Lentamente, apoiou a cabeçona enorme dele na minha periquita rosada e depilada e começou a abrir caminho, com firmeza, fazendo eu soltar um gemido alto que devia ter sido ouvido na casa toda, mas o negão já não teve mais contemplações com o corpo da agora esposa dele e começou a bombar sem nenhum pudor, começando em mim uma cachoeira interminável de gemidos sofridos que inundaram o quarto de sexo.
Não demorou muito para ele me mandar ficar de bruços e levantar minha bunda o máximo possível, ficando com o cu completamente exposto para ele, agora sim, minha filha, vou arrebentar esse cuzinho de rainha que você tem.

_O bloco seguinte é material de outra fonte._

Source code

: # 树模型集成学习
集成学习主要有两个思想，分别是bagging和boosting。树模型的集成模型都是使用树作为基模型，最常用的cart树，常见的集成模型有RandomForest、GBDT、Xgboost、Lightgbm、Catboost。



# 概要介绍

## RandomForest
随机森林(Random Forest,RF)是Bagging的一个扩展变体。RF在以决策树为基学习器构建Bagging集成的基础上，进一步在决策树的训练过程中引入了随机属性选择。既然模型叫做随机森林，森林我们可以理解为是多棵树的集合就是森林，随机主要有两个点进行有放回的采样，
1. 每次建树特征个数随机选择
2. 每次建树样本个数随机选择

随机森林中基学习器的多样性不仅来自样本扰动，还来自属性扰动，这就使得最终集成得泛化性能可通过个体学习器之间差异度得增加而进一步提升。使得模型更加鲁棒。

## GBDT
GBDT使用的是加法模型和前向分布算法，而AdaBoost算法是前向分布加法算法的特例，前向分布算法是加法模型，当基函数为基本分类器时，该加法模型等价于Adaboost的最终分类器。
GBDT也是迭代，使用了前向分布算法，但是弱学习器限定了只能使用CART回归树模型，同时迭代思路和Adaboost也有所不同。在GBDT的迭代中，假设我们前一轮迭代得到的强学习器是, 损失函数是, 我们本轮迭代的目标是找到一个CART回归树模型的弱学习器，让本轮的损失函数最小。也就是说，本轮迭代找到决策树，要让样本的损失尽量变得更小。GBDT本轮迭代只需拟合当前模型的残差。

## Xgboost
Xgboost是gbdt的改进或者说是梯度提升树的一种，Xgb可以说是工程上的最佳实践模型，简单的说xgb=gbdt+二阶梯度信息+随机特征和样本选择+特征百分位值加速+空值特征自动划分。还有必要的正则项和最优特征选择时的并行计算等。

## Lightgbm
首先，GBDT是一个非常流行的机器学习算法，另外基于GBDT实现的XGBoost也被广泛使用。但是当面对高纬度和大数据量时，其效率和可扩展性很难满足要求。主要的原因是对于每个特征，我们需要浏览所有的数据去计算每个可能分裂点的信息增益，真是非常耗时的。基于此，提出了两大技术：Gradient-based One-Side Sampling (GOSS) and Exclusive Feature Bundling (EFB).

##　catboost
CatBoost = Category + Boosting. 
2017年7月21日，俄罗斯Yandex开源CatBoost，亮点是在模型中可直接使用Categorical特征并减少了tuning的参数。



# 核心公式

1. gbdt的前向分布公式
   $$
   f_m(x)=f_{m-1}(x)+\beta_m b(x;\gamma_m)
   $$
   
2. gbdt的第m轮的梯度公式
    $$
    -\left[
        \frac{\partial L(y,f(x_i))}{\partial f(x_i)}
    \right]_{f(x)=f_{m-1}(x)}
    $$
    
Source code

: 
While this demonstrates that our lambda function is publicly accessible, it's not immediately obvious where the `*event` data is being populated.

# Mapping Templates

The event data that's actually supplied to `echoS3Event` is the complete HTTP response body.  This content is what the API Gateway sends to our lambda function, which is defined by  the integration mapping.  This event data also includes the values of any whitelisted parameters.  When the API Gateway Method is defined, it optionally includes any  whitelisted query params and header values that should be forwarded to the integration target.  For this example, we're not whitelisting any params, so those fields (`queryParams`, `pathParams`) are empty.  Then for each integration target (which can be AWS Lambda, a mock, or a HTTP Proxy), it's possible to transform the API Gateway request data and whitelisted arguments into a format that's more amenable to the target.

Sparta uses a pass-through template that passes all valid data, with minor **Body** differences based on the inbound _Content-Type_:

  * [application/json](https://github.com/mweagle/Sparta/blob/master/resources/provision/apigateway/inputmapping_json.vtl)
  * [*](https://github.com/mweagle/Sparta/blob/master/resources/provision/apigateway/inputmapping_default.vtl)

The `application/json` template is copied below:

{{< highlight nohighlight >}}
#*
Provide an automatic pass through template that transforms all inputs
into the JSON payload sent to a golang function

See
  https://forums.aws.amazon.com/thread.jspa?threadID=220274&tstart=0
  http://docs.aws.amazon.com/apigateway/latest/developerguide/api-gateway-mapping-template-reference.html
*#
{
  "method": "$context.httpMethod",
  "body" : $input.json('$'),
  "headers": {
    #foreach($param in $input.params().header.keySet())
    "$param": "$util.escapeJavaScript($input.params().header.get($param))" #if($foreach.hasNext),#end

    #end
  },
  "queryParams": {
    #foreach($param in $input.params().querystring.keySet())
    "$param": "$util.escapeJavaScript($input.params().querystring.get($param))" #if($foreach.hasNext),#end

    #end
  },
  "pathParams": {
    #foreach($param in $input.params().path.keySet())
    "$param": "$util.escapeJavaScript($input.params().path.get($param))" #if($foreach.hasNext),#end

O negão, com toda confiança, pegou minha nádega direita com a mão, afastou minha carne branca para deixar à vista meu cuzinho inocente que já não podia evitar ser arrombado pelo invasor.
Imediatamente, colocou a pica enorme dele na entrada do meu ânus e começou a meter bem devagar, como se fosse uma chupeta que logo prendeu a boca do meu cu, para depois ir enfiando mais e mais, quase até a metade, onde sentiu que meus intestinos ofereciam resistência, me dando umas palmadas fortíssimas e disse: vou deixar esse cu bem aberto, minha rainha, e começou a furar todo o meu cu, enfiando ainda mais e mais; me fazendo começar a chorar, entre gemidos; e não pude evitar me render gemendo; colocando meu rosto entre Os lençóis e agarrá-los com força enquanto sentia aquele homem me rasgando o cu.

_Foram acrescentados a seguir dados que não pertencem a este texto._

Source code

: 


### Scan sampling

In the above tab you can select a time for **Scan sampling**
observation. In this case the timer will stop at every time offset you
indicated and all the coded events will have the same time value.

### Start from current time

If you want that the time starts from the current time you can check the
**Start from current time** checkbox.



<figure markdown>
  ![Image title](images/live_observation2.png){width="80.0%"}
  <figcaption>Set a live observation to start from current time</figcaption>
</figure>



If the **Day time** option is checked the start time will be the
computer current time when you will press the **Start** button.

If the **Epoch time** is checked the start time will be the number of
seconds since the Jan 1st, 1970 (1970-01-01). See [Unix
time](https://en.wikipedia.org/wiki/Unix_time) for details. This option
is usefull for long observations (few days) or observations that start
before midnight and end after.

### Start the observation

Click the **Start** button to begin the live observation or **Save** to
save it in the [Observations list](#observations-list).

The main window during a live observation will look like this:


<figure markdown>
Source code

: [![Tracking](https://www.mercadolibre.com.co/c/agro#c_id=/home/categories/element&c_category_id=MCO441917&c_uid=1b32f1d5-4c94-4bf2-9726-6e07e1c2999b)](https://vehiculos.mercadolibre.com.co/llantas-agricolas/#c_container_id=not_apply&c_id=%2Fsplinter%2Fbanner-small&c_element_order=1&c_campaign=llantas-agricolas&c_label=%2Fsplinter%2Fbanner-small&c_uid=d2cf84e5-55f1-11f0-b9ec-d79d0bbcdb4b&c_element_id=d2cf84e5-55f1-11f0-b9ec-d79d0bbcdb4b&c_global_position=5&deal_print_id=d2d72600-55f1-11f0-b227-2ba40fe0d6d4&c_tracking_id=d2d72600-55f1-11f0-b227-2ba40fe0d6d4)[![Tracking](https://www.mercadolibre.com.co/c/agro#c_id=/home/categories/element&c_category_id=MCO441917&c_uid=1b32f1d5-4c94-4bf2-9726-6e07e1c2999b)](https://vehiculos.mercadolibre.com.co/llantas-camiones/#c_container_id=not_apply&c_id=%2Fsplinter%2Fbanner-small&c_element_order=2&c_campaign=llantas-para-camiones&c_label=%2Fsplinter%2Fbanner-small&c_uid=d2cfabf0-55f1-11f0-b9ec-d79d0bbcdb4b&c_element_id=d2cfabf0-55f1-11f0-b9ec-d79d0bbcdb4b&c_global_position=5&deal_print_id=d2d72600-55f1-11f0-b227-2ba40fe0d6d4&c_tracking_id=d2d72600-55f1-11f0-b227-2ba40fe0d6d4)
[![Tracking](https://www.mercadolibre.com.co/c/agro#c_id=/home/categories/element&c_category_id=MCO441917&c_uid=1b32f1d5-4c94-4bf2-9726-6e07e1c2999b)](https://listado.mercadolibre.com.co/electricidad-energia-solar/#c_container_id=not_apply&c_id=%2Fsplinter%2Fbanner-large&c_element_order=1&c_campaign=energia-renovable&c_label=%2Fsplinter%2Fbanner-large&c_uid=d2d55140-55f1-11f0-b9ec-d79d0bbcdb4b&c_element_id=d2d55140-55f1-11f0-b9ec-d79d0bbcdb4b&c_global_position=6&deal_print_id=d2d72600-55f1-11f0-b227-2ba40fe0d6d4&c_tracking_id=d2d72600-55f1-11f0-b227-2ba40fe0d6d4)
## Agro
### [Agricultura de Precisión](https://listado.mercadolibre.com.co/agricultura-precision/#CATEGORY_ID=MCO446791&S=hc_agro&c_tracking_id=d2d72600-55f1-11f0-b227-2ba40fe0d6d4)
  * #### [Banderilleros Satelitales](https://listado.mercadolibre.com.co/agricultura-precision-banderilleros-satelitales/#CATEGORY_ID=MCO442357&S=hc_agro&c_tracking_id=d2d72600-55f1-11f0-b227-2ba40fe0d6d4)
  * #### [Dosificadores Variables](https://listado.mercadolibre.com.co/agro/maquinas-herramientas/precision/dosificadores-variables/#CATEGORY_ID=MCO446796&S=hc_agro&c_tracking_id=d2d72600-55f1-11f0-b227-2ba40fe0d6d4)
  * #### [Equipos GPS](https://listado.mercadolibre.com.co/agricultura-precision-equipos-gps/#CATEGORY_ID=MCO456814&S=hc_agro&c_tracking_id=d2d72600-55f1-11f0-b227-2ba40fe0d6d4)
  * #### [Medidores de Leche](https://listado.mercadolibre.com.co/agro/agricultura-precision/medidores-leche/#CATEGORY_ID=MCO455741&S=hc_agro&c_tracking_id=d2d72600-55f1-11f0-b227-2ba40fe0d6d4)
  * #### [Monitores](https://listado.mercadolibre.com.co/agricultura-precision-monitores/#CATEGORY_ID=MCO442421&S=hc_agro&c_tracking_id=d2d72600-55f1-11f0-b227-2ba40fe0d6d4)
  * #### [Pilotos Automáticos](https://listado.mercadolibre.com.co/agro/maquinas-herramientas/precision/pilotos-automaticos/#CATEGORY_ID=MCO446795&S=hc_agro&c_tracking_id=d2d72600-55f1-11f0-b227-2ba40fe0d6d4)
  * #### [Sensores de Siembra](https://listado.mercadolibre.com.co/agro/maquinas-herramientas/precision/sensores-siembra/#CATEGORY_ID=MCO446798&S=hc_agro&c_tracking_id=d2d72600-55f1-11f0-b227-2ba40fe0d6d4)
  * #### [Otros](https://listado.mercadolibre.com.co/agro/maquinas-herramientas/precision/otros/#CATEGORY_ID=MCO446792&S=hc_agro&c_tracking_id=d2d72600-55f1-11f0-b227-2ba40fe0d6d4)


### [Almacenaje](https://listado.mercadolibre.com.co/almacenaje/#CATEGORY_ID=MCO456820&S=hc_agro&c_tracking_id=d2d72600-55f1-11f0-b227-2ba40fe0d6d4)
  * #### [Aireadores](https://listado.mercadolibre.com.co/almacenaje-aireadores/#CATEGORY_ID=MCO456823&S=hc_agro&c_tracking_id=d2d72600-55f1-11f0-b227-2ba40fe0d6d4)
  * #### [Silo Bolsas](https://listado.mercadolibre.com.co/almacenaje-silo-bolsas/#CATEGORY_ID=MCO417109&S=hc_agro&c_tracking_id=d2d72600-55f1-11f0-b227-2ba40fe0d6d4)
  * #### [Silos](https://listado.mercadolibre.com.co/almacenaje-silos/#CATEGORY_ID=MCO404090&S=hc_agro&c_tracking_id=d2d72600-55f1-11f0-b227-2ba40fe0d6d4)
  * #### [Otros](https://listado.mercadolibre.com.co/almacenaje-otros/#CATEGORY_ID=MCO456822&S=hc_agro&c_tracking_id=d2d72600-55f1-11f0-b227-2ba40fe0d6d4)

Conseguia ver pelos espelhos o pau dele, que tinha entrado quase todo, e seus trinta centímetros de carne preta e grossa se alojavam, sei lá como, dentro do meu buraco anal.
Naquele momento, lembrei das palavras da Annia, me aconselhando a não transar com um preto, mas era tarde demais. Não conseguia parar de gemer, de chorar e espernear que nem uma menininha, enquanto o Le Marks se ajeitava nas minhas nádegas, me dando palmada atrás de palmada e afundando sem parar o cacete colossal dentro do meu corpo, já vermelho das mãozonas dele.
Ele me manteve assim por mais de meia hora, até que disse:
— Agora vamos consumar o casamento, rainha.
Eu pensei que ele ia gozar fora de mim, já que não tinha tomado nenhum anticoncepcional ultimamente, mas o filho da puta não me deu ouvidos. Do jeito que me tinha, com o cu empinado, enfiou de uma vez na minha buceta e gozou jorrando dentro do meu útero inundado com a semente dele.
— Seu filho da puta, não tomei nada!
— Ha, ha, isso é por você ser tão putinha gostosa. Não se preocupa, se eu te engravidar, a gente bota o moleque de jardineiro, minha rainha, ha, ha.